People often ask me what the key to writing a book is. They haven’t yet but I’m ready with an answer if they ever do. To me the key is organisation, especially if writing isn’t your only job. Any writer, published or self published, has some responsibility to market the book themselves and alongside writing this can be an exhausting task.
If you’re willing/able to pay for such marketing services then it makes your life considerably easier. If not. Then you need to blog, interact on forums, use social media, all of which are time consuming tasks. I have a meticulous daily timetable that I usually formulate at the end of each month for the whole of the following month. It’ll include writing and marketing the books almost on a daily basis, with the flexibility to nudge things back a day or two when into the meat on the timetable if I do fancy a spontaneous social life from time to time.
I’m now realising that it it’s almost impossible to advocate organisation without appearing to be the most boring man on the planet, but I’ll plough on regardless. The organisation process for any book probably differs for each writer, and each writer will hopefully hit upon a method that works for them in terms of productivity. For me I plan meticulously (of course I do). I’ll work on all the characters maybe for a month, developing them and adding in certain dialogue that’d fit as I do so. I’ll then work on the story (although obviously most times I’ll have a vague idea to begin with), adding in any twists and turns as I do so. Love and death are always key pivots on which a story can turn so it’s always worth considering whether that fits into your storyline. From there I will usually put a word document into chapter by chapter format and then try and work things out almost scene by scene. Once all this is fed in it then allows me to play around with the order and re-read relentlessly. I’ll often have a character list and see if any character adds anything to each scene (this is also a process I add in to the edit at the end of the book).

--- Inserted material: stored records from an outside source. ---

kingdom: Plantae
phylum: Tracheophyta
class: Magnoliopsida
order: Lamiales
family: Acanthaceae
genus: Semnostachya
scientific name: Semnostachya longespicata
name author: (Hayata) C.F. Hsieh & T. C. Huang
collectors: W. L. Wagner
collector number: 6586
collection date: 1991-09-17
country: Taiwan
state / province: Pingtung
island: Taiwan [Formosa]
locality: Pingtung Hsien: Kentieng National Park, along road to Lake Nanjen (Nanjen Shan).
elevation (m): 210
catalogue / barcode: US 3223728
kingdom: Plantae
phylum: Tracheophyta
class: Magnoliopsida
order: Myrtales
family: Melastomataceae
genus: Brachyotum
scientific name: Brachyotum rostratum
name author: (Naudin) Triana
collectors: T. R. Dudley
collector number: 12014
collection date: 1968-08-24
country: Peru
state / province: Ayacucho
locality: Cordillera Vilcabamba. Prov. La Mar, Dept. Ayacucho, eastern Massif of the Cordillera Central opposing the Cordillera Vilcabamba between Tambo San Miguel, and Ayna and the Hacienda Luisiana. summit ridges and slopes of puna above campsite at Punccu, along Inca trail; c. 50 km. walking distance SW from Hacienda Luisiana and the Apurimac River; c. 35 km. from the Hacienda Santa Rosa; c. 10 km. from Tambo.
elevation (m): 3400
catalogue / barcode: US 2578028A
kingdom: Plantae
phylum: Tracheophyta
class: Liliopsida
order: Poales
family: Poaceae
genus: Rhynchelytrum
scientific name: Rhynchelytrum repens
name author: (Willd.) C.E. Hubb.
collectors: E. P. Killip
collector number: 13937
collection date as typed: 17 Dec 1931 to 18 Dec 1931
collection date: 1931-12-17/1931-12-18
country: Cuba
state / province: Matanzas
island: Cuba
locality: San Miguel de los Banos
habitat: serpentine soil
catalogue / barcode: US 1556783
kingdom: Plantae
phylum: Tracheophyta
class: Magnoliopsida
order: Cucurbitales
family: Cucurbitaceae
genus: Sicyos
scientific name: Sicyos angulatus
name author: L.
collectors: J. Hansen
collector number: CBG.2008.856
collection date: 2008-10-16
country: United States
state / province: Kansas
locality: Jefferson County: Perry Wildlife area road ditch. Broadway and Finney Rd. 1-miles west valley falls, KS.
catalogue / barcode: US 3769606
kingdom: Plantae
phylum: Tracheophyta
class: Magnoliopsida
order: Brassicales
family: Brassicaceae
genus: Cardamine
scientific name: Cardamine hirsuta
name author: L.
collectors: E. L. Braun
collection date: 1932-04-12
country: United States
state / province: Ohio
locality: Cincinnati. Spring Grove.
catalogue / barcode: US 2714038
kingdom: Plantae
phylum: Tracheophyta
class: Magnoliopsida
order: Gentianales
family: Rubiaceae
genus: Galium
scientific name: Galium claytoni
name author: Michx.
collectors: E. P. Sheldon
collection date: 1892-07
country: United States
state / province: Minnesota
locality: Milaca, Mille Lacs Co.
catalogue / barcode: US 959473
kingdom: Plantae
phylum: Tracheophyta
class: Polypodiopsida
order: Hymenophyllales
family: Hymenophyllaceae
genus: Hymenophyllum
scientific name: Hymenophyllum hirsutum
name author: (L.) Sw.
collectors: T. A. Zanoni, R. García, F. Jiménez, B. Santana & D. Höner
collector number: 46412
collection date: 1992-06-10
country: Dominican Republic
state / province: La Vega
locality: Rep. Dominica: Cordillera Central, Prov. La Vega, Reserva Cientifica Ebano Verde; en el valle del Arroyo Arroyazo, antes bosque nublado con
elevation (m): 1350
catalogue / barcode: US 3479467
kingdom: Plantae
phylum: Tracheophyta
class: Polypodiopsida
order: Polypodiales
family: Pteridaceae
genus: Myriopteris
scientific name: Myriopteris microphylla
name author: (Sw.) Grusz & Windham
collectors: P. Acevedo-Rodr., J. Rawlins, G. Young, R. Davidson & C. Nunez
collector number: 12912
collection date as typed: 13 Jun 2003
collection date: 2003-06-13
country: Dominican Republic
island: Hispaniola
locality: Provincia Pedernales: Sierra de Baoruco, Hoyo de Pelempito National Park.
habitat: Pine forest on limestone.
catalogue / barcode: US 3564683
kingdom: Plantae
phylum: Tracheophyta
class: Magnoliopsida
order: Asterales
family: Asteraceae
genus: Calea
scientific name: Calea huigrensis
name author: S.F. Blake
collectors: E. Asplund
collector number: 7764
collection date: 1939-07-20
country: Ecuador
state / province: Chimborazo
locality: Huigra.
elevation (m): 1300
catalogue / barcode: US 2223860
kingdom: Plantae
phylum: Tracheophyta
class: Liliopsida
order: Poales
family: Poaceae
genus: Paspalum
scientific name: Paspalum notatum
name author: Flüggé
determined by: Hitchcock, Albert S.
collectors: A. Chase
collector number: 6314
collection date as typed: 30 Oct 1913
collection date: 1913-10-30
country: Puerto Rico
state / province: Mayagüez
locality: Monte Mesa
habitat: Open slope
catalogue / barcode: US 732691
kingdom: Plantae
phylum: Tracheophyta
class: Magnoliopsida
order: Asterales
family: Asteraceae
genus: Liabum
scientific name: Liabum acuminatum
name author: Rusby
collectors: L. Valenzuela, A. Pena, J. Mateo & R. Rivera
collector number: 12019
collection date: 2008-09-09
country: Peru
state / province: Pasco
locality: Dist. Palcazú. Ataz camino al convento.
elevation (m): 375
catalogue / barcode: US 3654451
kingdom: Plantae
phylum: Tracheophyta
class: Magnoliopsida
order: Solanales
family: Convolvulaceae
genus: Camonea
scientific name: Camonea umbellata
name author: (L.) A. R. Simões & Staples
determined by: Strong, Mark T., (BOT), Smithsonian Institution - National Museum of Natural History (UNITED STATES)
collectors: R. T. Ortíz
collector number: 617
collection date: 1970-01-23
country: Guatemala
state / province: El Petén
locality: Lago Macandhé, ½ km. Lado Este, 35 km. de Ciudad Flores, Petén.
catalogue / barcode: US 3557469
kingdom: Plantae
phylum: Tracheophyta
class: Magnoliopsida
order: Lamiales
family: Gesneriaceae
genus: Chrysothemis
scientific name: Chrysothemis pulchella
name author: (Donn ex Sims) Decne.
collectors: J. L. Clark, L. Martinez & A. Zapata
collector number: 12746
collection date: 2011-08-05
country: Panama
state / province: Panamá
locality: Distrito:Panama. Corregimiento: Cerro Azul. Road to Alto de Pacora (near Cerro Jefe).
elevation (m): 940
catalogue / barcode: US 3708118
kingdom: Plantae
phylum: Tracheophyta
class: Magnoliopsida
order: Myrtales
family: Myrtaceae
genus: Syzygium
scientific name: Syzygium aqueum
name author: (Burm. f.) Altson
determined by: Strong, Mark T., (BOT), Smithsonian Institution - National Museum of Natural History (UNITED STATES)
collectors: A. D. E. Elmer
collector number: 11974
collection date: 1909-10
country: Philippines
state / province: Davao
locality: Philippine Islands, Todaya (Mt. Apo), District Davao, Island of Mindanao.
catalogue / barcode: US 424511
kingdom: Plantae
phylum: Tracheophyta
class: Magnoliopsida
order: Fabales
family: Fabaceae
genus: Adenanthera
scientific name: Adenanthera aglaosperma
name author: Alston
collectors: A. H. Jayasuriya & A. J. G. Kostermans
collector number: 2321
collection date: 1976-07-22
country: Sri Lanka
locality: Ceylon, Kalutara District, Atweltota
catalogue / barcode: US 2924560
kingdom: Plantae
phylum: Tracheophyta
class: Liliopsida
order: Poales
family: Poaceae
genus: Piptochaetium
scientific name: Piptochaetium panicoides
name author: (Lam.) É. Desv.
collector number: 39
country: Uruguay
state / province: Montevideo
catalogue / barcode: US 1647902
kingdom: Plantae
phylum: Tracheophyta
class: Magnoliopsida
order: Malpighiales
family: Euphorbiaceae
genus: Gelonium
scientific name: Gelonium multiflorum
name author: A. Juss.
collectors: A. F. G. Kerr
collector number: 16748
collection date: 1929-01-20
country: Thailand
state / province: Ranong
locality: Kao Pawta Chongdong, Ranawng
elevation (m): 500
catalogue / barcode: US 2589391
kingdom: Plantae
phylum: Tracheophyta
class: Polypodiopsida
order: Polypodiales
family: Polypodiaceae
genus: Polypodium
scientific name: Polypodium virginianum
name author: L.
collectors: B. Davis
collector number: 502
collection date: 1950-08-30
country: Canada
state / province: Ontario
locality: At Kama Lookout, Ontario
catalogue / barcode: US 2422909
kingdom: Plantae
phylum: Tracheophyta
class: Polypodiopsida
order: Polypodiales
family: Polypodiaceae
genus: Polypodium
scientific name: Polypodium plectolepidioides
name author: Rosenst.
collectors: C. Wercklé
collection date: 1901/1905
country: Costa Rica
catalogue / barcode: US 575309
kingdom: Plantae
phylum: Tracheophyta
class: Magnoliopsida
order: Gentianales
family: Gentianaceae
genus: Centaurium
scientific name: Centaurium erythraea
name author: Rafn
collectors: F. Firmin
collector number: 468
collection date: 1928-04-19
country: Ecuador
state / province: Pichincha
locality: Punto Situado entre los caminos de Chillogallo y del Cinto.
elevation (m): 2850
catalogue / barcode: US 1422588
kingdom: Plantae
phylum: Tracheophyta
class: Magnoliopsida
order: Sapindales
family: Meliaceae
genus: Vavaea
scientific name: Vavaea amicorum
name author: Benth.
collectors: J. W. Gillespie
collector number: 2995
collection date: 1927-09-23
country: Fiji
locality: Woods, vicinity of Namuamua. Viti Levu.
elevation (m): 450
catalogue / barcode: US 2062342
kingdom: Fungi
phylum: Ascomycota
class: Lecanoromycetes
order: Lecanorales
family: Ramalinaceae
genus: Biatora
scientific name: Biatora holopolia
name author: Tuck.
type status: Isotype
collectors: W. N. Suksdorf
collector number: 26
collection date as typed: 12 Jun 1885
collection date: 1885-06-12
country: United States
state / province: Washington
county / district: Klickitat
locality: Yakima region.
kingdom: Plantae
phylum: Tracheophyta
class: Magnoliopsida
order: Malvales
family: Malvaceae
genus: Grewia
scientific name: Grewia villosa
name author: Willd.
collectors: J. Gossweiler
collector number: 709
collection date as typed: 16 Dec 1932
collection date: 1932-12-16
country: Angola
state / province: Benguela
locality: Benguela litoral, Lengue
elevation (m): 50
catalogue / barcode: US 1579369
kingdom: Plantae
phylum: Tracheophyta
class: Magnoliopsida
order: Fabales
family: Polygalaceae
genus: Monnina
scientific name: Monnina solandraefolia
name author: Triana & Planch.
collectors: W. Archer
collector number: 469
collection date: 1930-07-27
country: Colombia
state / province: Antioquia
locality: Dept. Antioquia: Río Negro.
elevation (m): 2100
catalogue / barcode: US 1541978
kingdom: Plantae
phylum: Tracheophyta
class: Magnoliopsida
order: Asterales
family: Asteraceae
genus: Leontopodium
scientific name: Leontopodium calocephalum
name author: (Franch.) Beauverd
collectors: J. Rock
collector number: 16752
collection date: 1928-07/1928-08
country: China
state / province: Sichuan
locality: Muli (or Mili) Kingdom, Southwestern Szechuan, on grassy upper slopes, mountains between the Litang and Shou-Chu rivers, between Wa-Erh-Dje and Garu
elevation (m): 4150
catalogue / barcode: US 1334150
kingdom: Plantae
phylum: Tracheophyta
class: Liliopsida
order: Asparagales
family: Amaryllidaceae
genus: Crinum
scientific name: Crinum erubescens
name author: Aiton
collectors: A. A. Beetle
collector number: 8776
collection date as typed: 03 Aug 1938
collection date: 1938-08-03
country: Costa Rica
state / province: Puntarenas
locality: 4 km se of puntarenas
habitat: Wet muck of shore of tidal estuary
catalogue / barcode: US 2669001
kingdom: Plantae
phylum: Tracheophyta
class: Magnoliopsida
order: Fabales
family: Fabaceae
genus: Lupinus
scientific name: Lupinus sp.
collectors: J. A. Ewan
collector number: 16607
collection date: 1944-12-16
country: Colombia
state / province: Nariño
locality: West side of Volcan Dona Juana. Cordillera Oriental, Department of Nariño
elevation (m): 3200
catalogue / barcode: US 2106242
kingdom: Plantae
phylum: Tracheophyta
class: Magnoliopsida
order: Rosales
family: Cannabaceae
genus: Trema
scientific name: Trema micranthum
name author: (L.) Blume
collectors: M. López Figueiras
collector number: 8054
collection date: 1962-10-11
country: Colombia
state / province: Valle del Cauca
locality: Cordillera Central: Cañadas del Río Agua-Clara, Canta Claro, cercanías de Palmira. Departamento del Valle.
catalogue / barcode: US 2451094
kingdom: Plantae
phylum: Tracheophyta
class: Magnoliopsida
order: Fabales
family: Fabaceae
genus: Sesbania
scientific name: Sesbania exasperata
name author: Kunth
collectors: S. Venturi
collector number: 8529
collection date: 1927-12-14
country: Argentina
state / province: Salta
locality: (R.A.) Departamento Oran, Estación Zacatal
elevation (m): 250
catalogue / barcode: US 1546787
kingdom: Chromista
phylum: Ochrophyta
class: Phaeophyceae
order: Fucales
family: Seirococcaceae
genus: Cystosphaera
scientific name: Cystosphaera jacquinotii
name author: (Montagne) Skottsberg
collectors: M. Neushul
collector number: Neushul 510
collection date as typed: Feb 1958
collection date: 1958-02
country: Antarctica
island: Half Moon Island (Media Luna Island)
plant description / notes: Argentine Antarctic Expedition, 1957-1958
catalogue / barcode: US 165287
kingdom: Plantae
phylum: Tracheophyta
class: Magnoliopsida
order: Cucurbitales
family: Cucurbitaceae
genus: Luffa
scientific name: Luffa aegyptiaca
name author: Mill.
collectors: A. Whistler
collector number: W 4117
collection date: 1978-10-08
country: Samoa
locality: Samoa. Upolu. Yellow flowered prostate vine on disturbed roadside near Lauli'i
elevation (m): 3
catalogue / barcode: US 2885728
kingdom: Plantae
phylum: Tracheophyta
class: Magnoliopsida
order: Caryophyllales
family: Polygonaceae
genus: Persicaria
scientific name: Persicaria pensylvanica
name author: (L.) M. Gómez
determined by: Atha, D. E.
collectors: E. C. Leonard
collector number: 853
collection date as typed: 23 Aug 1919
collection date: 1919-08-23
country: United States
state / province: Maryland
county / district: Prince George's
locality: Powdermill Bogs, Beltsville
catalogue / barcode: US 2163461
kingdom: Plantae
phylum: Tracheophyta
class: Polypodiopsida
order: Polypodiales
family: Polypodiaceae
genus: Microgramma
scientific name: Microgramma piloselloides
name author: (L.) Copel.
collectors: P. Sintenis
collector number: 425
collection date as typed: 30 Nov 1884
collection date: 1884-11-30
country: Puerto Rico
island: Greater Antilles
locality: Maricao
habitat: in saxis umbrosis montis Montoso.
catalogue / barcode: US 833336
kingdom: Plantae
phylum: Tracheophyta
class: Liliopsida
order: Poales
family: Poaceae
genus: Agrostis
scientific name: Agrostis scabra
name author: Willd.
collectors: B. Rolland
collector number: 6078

Although I’m promoting the virtues of organisation I’m now going to be a complete hypocrite in the eyes of a lot of you and try and claim that flexibility can complement those intentions. Although the above is a blueprint of how I commonly approach writing a novel I find the process changes each time. When this happens I think it’s important to let things flow in that direction rather to interrupt any creative process in order to implement a plan.